Le coup d’État en Guinée remet sur le devant de la scène le débat autour du statut des forces spéciales dans les armées ouest-africaines. Depuis 2008, l’Afrique de l’Ouest a connu neuf putschs militaires : en Mauritanie, en Guinée, au Niger, au Mali ou encore au Burkina Faso. La plupart ont été perpétrés par des unités d’élite. Malgré cela, ces forces spéciales restent aujourd’hui au cœur du dispositif de lutte contre le terrorisme dans la sous-région.

Les soldats des forces spéciales sont des « des soldats qui appartiennent à des unités très bien dotées, ils disposent d’une formation de qualité et jouissent généralement d’une certaine autonomie », explique un spécialiste des questions de Défense. 

Des qualités aussi utiles dans la lutte contre le terrorisme qu’inquiétantes pour les pouvoirs en place qui ont longtemps adopté deux attitudes : dissoudre ces unités d’élite comme l’a fait le Burkina à la chute de Blaise Compaoré, ou les transformer en garde prétorienne comme l’a fait Idriss Déby au Tchad avec la Direction générale de service de sécurité des institutions de l’État.

Menace terroriste au Sahel

Aujourd’hui, la progression des groupes terroristes dans le Sahel et la menace qu’ils représentent pour toute la sous-région poussent les gouvernements à revoir leur position.
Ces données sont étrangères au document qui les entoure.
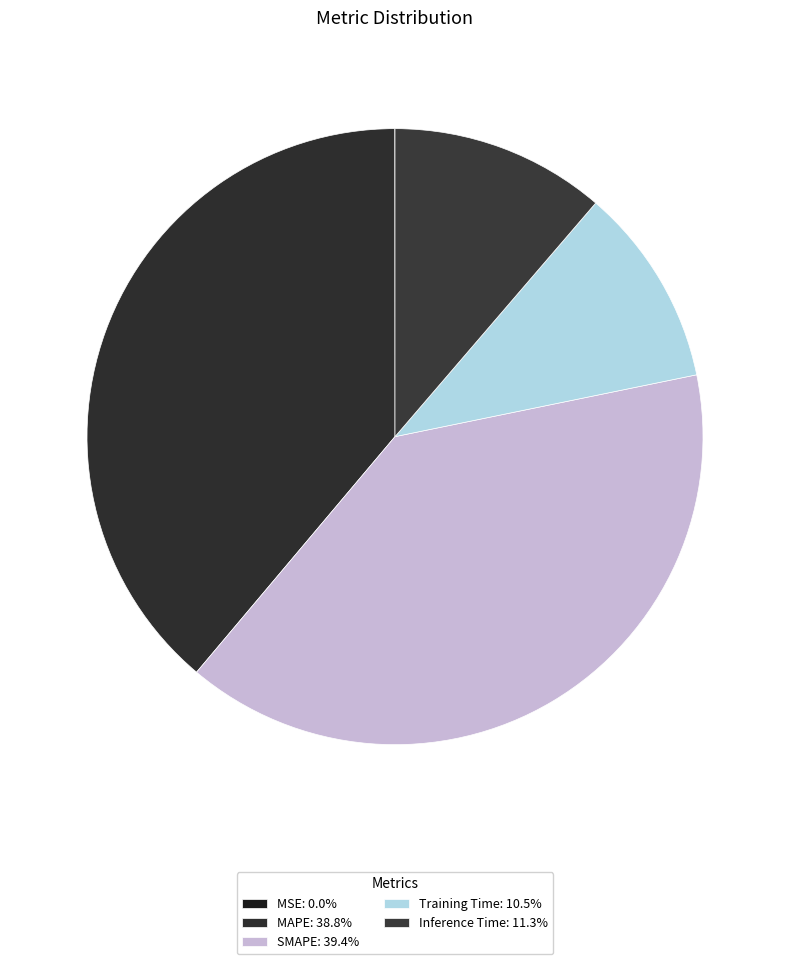

The MSE slice represents 0% of the pie. True or false?

True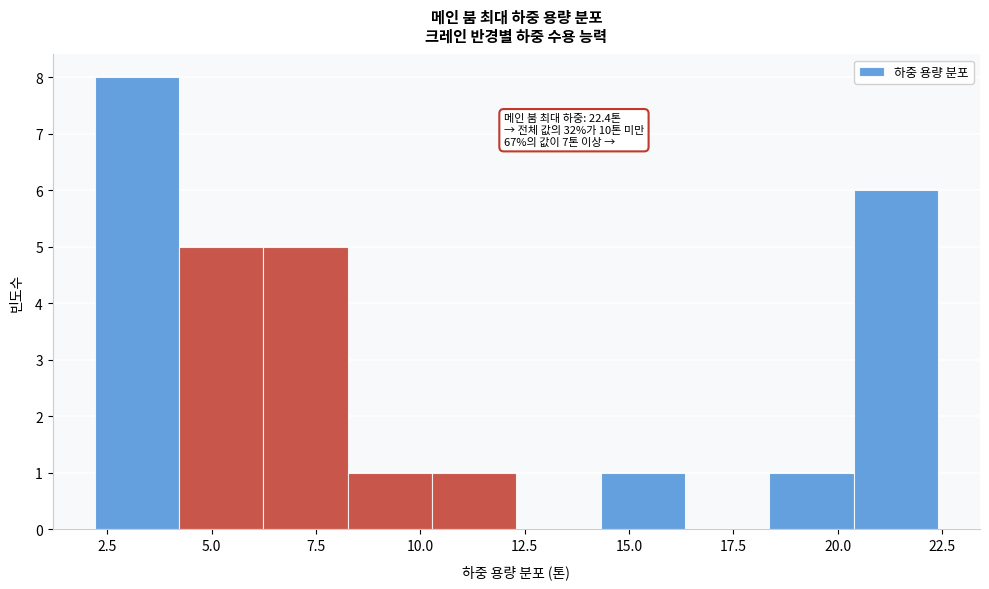

Over which range of the x-axis is the bar tallest?

2.0 to 4.0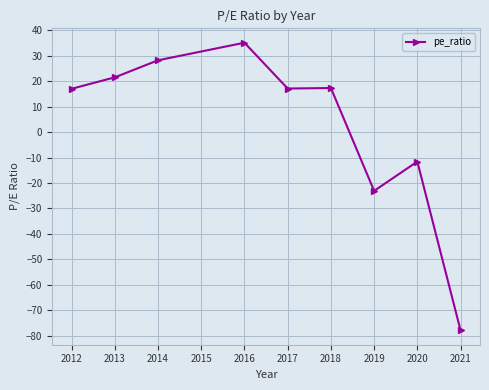

True or false: the data shows -77.9 at 2021.

True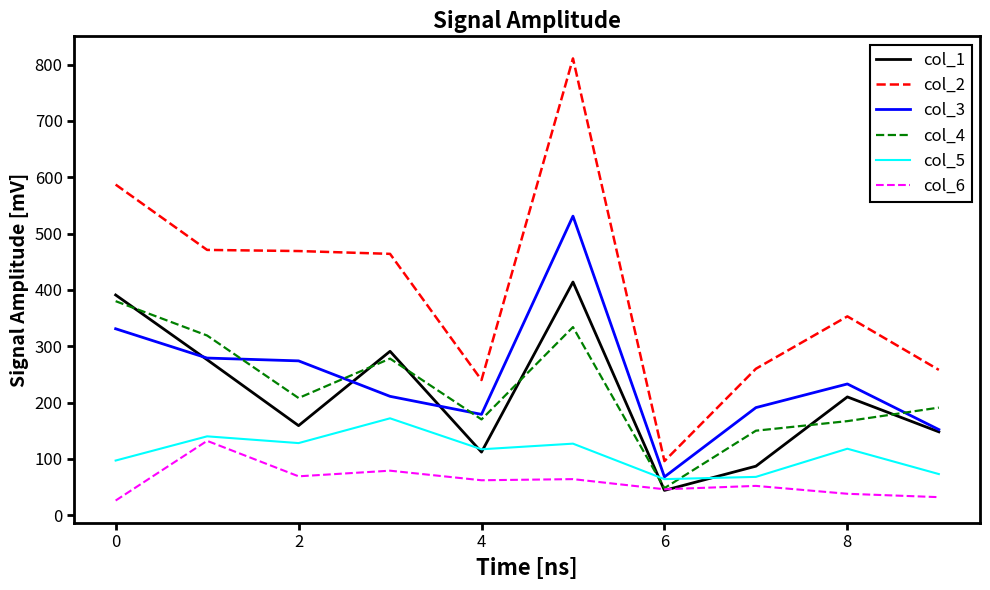

Which series has the largest range (max minus min)?

col_2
D’autant que la France a aussi fait le choix de remplacer progressivement son opération Barkhane par Takuba, un groupement de forces spéciales européennes.

« Le problème c’est que les partenaires ouest-africains se concentrent sur les capacités opérationnelles de leurs unités d’élite, sans leur donner une doctrine claire »explique un ancien officier français, autrefois en poste dans la région. « Pour éviter les débordements, il faut savoir pourquoi l’on se dote de ces unités et dans quel but » conclut-il.